_Exercise directions_
Rewrite everything from the start of the rows down through the line containing "Crea un processo di pubblicazione una", swapping "processo di pubblicazione" for "job di pubblicazione" and keeping everything else the same.

_Given data_
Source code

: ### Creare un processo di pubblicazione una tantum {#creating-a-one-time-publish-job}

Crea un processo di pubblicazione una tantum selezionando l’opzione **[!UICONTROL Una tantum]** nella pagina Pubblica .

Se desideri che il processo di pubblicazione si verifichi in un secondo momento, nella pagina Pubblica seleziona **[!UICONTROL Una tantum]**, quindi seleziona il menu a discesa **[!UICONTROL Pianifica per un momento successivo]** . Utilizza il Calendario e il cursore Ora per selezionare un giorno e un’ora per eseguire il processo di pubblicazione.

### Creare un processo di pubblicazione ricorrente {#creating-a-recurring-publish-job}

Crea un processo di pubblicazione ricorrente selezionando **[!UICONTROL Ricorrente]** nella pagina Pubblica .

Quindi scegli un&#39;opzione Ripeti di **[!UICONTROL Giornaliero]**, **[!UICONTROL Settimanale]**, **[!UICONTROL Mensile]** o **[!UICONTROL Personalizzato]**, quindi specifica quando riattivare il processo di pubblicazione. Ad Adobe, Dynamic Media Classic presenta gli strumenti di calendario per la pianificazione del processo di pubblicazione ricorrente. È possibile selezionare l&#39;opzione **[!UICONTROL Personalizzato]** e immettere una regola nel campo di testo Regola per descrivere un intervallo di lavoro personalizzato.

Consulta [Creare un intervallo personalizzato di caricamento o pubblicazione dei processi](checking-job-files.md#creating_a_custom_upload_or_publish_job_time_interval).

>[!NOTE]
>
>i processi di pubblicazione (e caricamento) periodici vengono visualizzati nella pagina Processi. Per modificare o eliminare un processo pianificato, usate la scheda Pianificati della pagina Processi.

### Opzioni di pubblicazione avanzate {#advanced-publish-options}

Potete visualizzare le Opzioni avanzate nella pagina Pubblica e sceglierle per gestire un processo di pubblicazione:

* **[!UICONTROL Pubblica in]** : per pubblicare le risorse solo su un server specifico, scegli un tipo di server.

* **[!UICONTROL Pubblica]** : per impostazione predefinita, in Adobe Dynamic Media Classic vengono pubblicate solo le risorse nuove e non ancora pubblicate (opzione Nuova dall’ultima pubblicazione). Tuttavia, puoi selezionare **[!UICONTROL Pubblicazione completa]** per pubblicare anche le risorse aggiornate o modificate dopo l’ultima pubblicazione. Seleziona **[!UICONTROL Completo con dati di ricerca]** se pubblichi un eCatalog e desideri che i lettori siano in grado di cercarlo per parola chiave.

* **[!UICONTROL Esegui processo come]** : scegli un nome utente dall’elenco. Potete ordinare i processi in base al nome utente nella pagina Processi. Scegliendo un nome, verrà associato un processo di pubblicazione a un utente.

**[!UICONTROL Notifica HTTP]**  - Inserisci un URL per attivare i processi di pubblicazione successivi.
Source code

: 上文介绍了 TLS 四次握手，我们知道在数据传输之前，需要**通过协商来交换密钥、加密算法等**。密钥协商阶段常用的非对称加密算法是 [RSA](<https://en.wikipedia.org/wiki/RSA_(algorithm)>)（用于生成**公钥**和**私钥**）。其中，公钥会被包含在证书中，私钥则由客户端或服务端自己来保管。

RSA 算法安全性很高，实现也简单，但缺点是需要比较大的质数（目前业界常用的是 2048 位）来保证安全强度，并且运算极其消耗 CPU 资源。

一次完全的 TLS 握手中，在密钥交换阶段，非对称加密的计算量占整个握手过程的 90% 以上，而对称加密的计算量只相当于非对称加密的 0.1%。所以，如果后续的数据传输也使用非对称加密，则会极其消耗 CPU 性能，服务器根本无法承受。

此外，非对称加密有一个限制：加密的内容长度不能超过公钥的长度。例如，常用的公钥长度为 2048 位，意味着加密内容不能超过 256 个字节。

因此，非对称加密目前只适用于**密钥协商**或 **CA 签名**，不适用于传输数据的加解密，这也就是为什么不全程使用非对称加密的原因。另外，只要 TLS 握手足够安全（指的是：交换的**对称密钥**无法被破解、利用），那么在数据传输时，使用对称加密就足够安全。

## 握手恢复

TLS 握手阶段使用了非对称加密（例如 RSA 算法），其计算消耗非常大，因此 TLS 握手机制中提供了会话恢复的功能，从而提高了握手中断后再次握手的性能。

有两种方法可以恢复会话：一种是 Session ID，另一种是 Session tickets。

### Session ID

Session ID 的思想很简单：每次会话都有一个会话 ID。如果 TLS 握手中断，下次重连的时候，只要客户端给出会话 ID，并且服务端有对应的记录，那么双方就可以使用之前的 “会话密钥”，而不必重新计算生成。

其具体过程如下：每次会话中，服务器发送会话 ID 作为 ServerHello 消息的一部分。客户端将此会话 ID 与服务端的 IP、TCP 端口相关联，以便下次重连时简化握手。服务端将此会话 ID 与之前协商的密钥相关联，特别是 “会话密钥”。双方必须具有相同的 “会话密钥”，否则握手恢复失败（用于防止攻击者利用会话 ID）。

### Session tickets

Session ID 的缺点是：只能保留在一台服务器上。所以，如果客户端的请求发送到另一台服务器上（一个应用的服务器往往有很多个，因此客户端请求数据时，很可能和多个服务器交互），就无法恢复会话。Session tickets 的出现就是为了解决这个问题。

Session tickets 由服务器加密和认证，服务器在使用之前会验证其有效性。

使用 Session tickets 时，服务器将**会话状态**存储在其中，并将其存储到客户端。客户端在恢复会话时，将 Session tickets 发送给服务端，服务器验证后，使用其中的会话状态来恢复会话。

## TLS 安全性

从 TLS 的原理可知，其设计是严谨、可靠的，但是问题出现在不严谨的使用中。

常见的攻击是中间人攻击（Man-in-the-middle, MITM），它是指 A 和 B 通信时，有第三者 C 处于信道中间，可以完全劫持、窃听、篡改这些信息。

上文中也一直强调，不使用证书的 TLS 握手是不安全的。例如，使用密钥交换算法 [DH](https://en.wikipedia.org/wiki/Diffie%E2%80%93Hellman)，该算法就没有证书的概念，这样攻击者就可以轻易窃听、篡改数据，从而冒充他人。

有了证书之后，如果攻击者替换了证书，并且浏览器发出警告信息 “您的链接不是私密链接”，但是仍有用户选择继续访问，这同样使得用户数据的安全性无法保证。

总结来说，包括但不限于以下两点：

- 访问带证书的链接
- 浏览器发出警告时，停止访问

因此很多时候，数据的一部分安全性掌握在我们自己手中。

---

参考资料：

_Output_
Source code

: ### Creare un job di pubblicazione una tantum {#creating-a-one-time-publish-job}

Crea un job di pubblicazione una tantum selezionando l’opzione **[!UICONTROL Una tantum]** nella pagina Pubblica .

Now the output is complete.